-- WORK TASK --
Go over the lines below, and when one contains the word "path", copy it.

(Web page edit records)

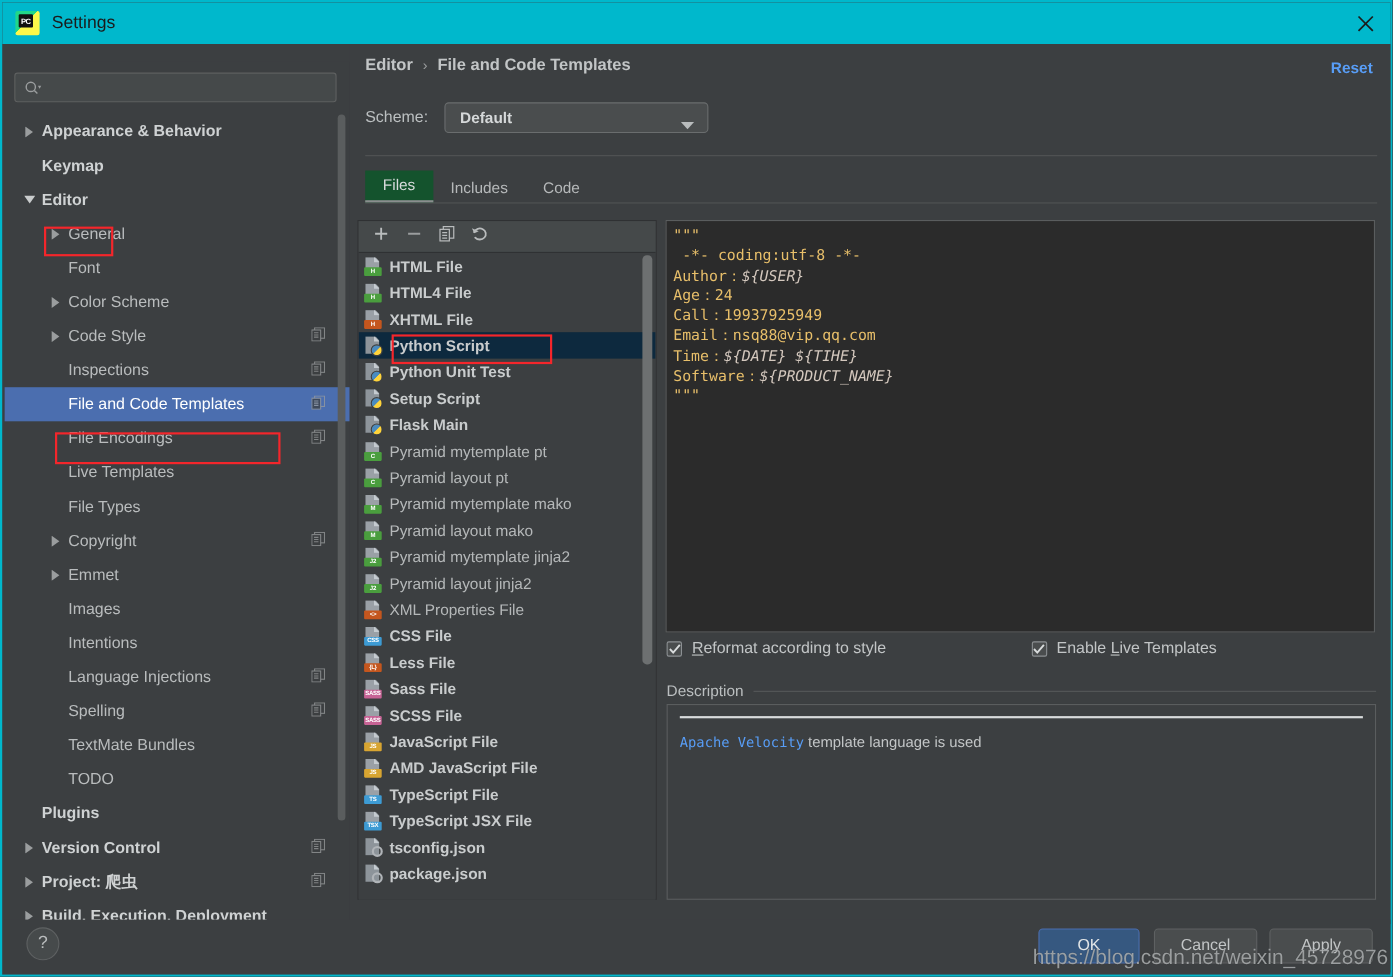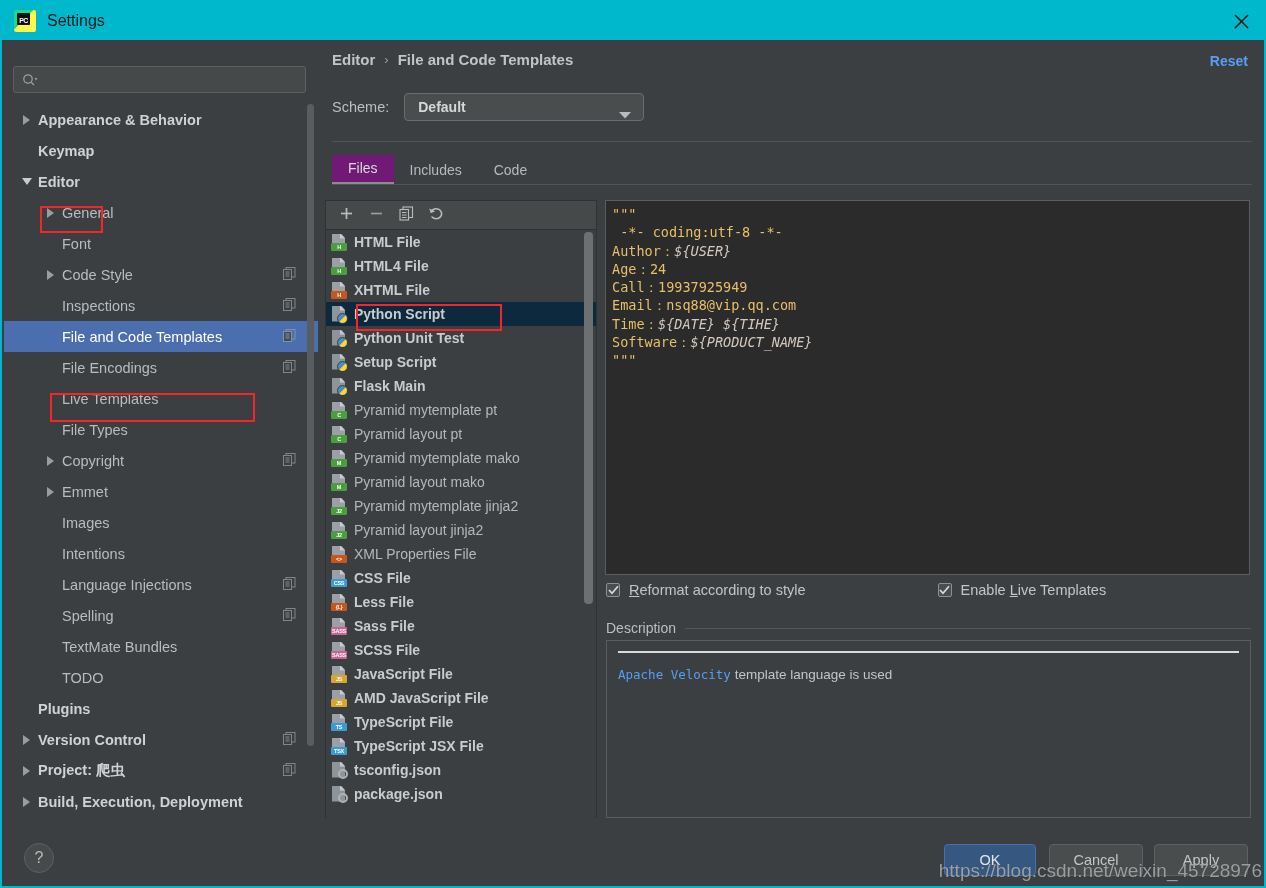--- a/index.html
+++ b/index.html
@@ -139,21 +139,21 @@
   .tabs {
     position: absolute; left: 14px; top: 115px;
     display: flex; align-items: flex-end;
     border-bottom: 1px solid #515455; width: 920px;
   }
   .tab {
     padding: 5px 16px 6px 16px; font-size: 14px; color: #b6b9ba;
     cursor: pointer;
   }
   .tab.active {
-    background: #701a75; color: #d8dbdc;
+    background: #14532d; color: #d8dbdc;
     border-bottom: 2px solid #8a8d8e;
   }
 
   
   .list-panel {
     position: absolute; left: 7px; top: 160px;
     width: 272px; height: 618px;
     background: #3c3f41; border: 1px solid #2f3133;
   }
   .list-toolbar {
@@ -366,20 +366,28 @@
         <div class="tree-row">
           <span class="arrow" style="margin-left: 40px;"></span>
           <span class="label">Font</span>
         </div>
         <div class="tree-row">
           <span class="arrow" style="margin-left: 40px;">
             <svg width="9" height="10" viewBox="0 0 9 10">
               <path d="M1 0 L8 5 L1 10 Z" fill="#9a9d9e"></path>
             </svg>
           </span>
+          <span class="label">Color Scheme</span>
+        </div>
+        <div class="tree-row">
+          <span class="arrow" style="margin-left: 40px;">
+            <svg width="9" height="10" viewBox="0 0 9 10">
+              <path d="M1 0 L8 5 L1 10 Z" fill="#9a9d9e"></path>
+            </svg>
+          </span>
           <span class="label">Code Style</span>
           <span class="copy-badge"><svg width="13" height="13" viewBox="0 0 13 13">
               <rect x="3" y="0.5" width="9" height="9.5" fill="none" stroke="#9a9d9e"></rect>
               <rect x="0.5" y="2.5" width="8" height="10" fill="#3c3f41" stroke="#9a9d9e"></rect>
               <line x1="2.5" y1="5" x2="6.5" y2="5" stroke="#9a9d9e"></line>
               <line x1="2.5" y1="7" x2="6.5" y2="7" stroke="#9a9d9e"></line>
               <line x1="2.5" y1="9" x2="6.5" y2="9" stroke="#9a9d9e"></line>
             </svg></span>
         </div>
         <div class="tree-row">

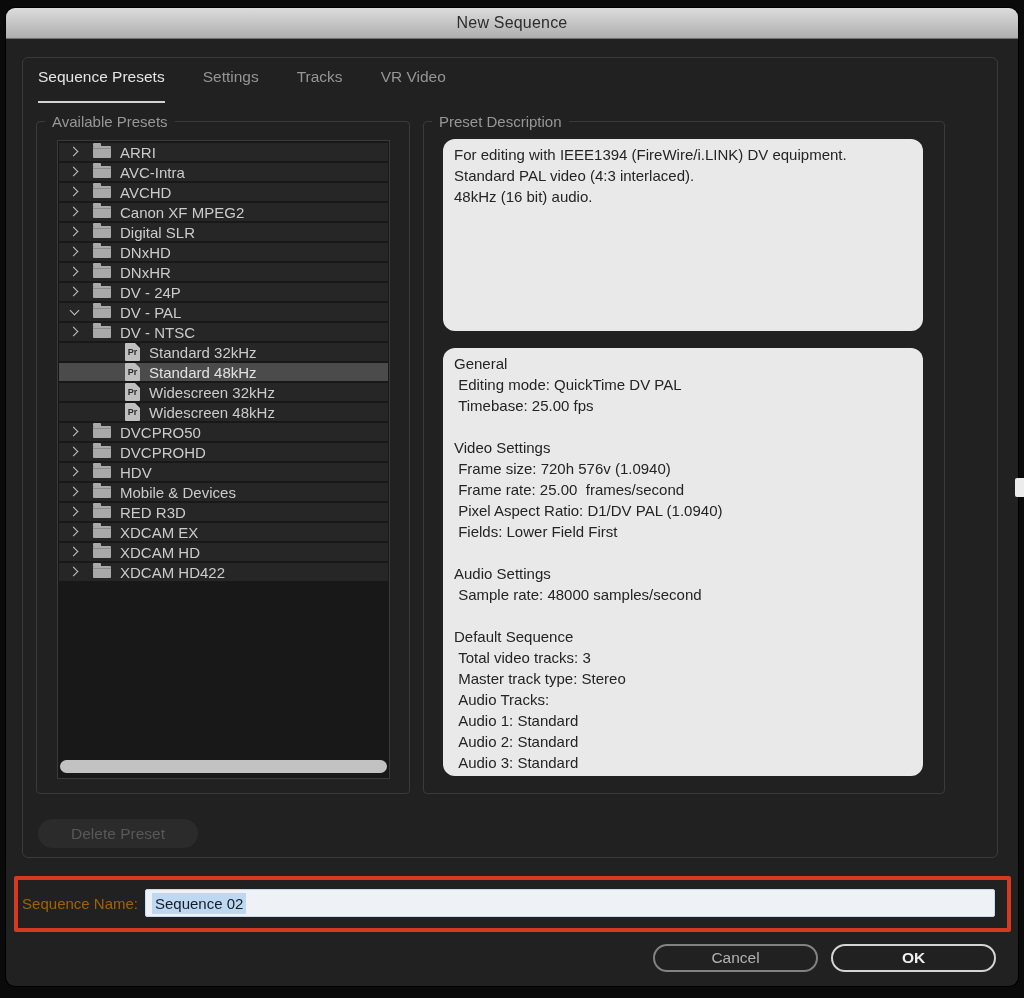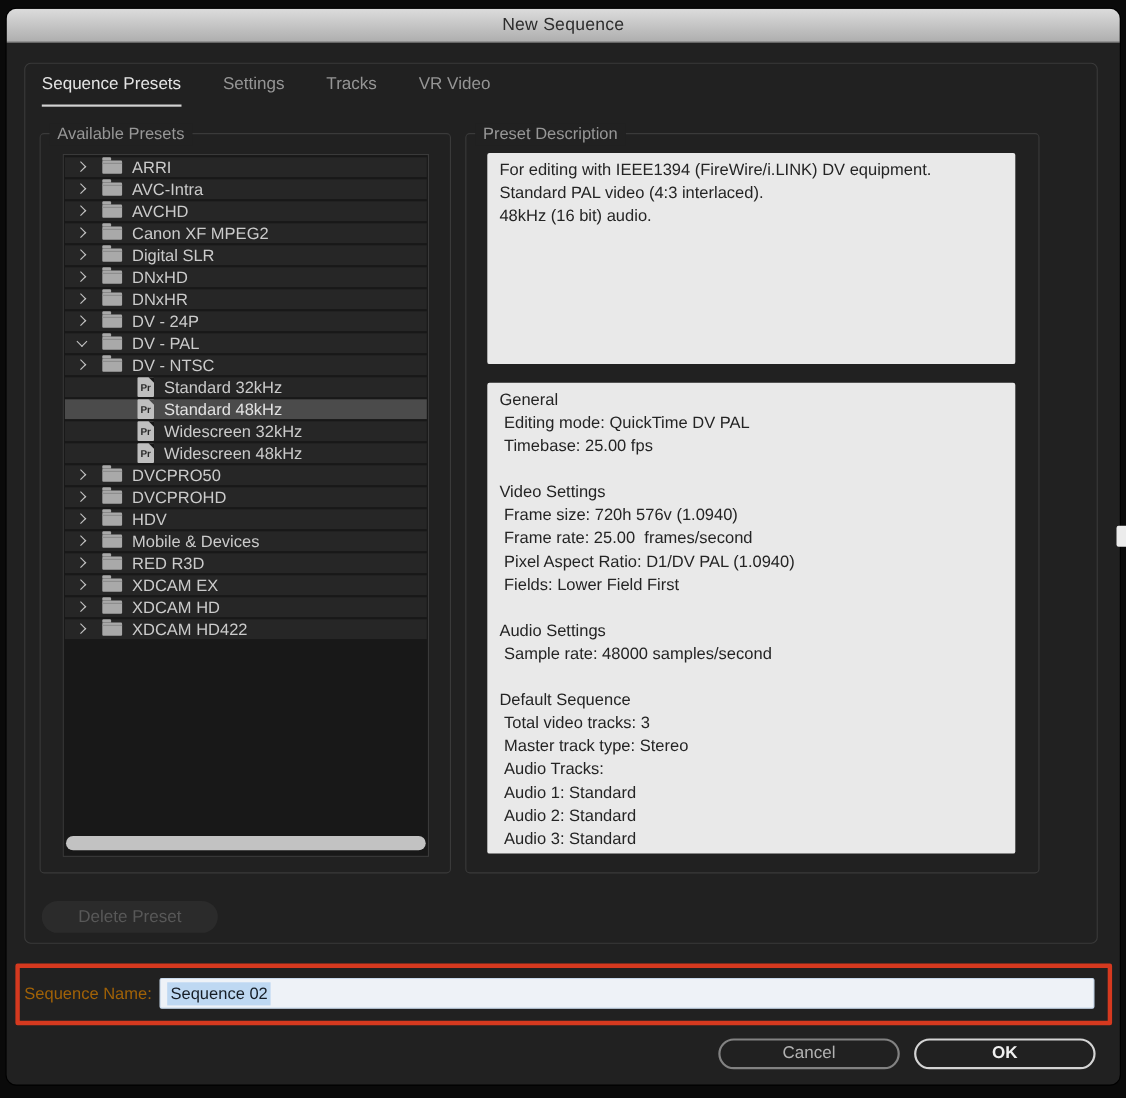--- a/index.html
+++ b/index.html
@@ -25,21 +25,21 @@
   }
   .titlebar .ttl { font-size:16px; color:#2d2d2d; letter-spacing:0.2px; }
 
   .content-frame {
     left:22px; top:57px; width:974px; height:799px;
     border:1px solid #3a3a3a; border-radius:6px;
   }
 
   
   .tabbar { left:38px; top:68px; display:flex; gap:38px; }
-  .tab { font-size:15.5px; color:#959595; padding-bottom:9px; cursor:default; }
+  .tab { font-size:15.5px; color:#959595; padding-bottom:15px; cursor:default; }
   .tab.active { color:#e4e4e4; border-bottom:2px solid #d2d2d2; }
 
   
   .groupbox { border:1px solid #3a3a3a; border-radius:4px; }
   .groupbox .legend {
     position:absolute; top:-10px; left:8px; padding:0 7px;
     background:#212121; color:#979797; font-size:15px; line-height:20px;
   }
   .gb-presets { left:36px; top:121px; width:372px; height:671px; }
   .gb-desc    { left:423px; top:121px; width:520px; height:671px; }
@@ -84,21 +84,21 @@
     border-right:0; border-bottom:0; }
   .row.selected .pricon::after { border-top-color:#4b4b4b; }
 
   .hscroll {
     position:absolute; left:60px; top:760px; width:327px; height:13px;
     background:#c2c2c2; border-radius:7px;
   }
 
   
   .descbox {
-    background:#e9e9e9; border-radius:2px; color:#242424;
+    background:#e9e9e9; border-radius:12px; color:#242424;
     font-size:15px; line-height:21px; padding:5px 11px;
     white-space:pre-wrap; box-sizing:border-box; overflow:hidden;
   }
   .desc-summary { left:443px; top:139px; width:480px; height:192px; }
   .desc-details { left:443px; top:348px; width:480px; height:428px; }
 
   
   .btn {
     display:flex; align-items:center; justify-content:center;
     border-radius:15px; font-size:15.5px; box-sizing:border-box; cursor:default;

-- SOLUTION TO THIS PROBLEM --
               <path d="M1 0 L8 5 L1 10 Z" fill="#9a9d9e"></path>
+              <path d="M1 0 L8 5 L1 10 Z" fill="#9a9d9e"></path>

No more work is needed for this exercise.